Jed Hoyer teases more moves as Cubs ‘not done with our offseason by any stretch’
The commentary and chatter surrounding the Cubs’ slow-moving offseason has not been lost on team president Jed Hoyer.
“I got the jokes for sure,” Hoyer said Friday at Cubs Convention. “It’s been a slow offseason in general, I think, around the industry. Obviously, we were a little slower than most.”
The Cubs stunned the baseball world in early November by firing David Ross to hire Craig Counsell as manager. Some viewed it as potentially the first big move of a busy offseason. A quiet two months followed instead; the Cubs were the last team to sign or trade for an MLB player this winter.
As of just a few days ago, they had done neither. But after landing Japanese starter Shōta Imanaga on a multi-year deal and acquiring top prospect Michael Busch from the Dodgers this week, the Cubs may just be getting started.
“We’re certainly not done with our offseason by any stretch,” Hoyer said.

——————————

# The problem
Write out the article about Jed Hoyer and the Cubs' offseason word for word, in full. The rows that come next are drawn from a different source than the article.

# Data entries
——————————

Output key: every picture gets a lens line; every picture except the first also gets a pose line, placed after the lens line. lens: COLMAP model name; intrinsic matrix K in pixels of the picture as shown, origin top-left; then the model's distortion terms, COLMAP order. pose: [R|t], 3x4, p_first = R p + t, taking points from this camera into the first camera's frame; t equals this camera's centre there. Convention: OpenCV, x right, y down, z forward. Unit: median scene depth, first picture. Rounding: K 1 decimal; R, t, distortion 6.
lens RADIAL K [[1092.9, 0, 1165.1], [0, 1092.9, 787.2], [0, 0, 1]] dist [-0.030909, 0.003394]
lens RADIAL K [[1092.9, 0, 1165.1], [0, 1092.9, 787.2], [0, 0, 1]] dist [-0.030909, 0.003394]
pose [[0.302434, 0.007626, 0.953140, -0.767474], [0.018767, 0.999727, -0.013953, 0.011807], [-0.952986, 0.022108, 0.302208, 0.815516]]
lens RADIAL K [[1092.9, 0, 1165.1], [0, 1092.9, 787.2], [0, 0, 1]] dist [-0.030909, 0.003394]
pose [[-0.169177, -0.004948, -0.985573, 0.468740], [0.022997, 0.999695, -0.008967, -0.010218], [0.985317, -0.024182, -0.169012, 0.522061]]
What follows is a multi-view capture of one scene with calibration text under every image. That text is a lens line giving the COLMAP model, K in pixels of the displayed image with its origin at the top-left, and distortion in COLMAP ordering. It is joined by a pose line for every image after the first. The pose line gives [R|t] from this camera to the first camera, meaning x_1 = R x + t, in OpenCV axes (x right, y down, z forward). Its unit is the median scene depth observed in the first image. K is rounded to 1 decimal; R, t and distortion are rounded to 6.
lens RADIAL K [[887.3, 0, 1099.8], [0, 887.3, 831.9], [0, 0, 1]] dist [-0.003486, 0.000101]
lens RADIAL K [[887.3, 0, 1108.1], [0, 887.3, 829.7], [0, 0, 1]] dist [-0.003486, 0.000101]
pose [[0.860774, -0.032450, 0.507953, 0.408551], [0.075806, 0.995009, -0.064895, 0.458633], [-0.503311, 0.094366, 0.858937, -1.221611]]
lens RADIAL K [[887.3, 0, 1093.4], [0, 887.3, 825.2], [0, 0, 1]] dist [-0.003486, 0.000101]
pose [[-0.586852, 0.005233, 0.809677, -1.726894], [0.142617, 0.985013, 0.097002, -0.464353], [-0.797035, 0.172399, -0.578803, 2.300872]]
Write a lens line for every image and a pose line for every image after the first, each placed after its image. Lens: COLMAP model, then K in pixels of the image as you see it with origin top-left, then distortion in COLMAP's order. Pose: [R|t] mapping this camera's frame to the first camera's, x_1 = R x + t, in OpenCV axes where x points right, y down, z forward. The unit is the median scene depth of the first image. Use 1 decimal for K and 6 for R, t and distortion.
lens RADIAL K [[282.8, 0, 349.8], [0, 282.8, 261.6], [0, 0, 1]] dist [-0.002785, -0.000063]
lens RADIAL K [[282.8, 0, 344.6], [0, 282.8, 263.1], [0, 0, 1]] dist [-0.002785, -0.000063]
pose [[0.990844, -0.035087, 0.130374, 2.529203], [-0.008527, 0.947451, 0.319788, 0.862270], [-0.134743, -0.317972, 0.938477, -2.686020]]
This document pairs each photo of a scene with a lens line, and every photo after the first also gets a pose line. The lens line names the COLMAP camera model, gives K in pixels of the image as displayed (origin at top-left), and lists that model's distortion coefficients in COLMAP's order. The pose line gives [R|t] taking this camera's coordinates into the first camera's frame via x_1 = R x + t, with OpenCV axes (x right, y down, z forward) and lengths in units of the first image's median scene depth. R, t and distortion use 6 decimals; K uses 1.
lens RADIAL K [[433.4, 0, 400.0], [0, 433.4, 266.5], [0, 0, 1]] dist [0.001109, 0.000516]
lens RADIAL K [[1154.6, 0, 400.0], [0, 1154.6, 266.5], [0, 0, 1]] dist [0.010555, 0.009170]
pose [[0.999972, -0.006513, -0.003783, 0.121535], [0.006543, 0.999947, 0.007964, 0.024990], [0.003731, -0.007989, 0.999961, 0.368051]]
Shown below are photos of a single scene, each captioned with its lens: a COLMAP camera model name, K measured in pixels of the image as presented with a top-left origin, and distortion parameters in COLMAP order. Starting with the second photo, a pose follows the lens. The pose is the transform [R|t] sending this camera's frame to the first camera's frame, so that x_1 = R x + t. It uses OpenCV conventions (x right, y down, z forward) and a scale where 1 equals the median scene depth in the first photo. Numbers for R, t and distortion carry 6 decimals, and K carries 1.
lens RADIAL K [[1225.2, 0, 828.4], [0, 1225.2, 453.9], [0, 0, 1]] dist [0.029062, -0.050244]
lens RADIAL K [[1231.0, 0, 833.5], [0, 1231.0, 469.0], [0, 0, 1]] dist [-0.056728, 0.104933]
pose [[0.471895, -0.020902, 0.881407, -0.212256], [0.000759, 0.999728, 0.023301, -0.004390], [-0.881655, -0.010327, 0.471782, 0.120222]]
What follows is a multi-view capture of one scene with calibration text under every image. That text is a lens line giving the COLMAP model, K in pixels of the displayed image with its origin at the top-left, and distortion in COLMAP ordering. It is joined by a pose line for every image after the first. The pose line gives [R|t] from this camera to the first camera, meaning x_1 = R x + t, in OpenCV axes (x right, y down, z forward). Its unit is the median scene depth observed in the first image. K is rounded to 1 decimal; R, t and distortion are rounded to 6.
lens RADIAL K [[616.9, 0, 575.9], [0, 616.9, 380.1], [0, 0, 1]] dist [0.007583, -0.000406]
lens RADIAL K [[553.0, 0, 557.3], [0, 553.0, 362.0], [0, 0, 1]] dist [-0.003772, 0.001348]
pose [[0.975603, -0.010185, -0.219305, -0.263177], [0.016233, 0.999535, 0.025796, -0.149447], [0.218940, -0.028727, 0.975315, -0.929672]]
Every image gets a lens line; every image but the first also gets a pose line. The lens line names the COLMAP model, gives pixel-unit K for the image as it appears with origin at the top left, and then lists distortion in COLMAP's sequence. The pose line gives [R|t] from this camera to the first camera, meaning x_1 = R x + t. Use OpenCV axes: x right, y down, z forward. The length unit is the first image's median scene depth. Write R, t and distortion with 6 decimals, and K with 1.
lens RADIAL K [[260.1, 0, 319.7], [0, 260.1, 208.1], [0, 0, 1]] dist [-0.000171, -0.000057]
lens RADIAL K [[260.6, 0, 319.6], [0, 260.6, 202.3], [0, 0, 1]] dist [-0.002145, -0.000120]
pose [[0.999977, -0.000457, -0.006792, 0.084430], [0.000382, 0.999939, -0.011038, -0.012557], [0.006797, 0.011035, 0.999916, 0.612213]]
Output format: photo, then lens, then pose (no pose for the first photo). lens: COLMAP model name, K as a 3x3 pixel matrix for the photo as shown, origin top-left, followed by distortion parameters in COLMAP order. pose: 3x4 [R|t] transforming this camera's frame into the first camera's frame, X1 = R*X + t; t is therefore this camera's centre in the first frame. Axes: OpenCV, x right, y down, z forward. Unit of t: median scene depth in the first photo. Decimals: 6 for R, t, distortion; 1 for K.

——————————

# Your response
Jed Hoyer teases more moves as Cubs ‘not done with our offseason by any stretch’
The commentary and chatter surrounding the Cubs’ slow-moving offseason has not been lost on team president Jed Hoyer.
“I got the jokes for sure,” Hoyer said Friday at Cubs Convention. “It’s been a slow offseason in general, I think, around the industry. Obviously, we were a little slower than most.”
The Cubs stunned the baseball world in early November by firing David Ross to hire Craig Counsell as manager. Some viewed it as potentially the first big move of a busy offseason. A quiet two months followed instead; the Cubs were the last team to sign or trade for an MLB player this winter.
As of just a few days ago, they had done neither. But after landing Japanese starter Shōta Imanaga on a multi-year deal and acquiring top prospect Michael Busch from the Dodgers this week, the Cubs may just be getting started.
“We’re certainly not done with our offseason by any stretch,” Hoyer said.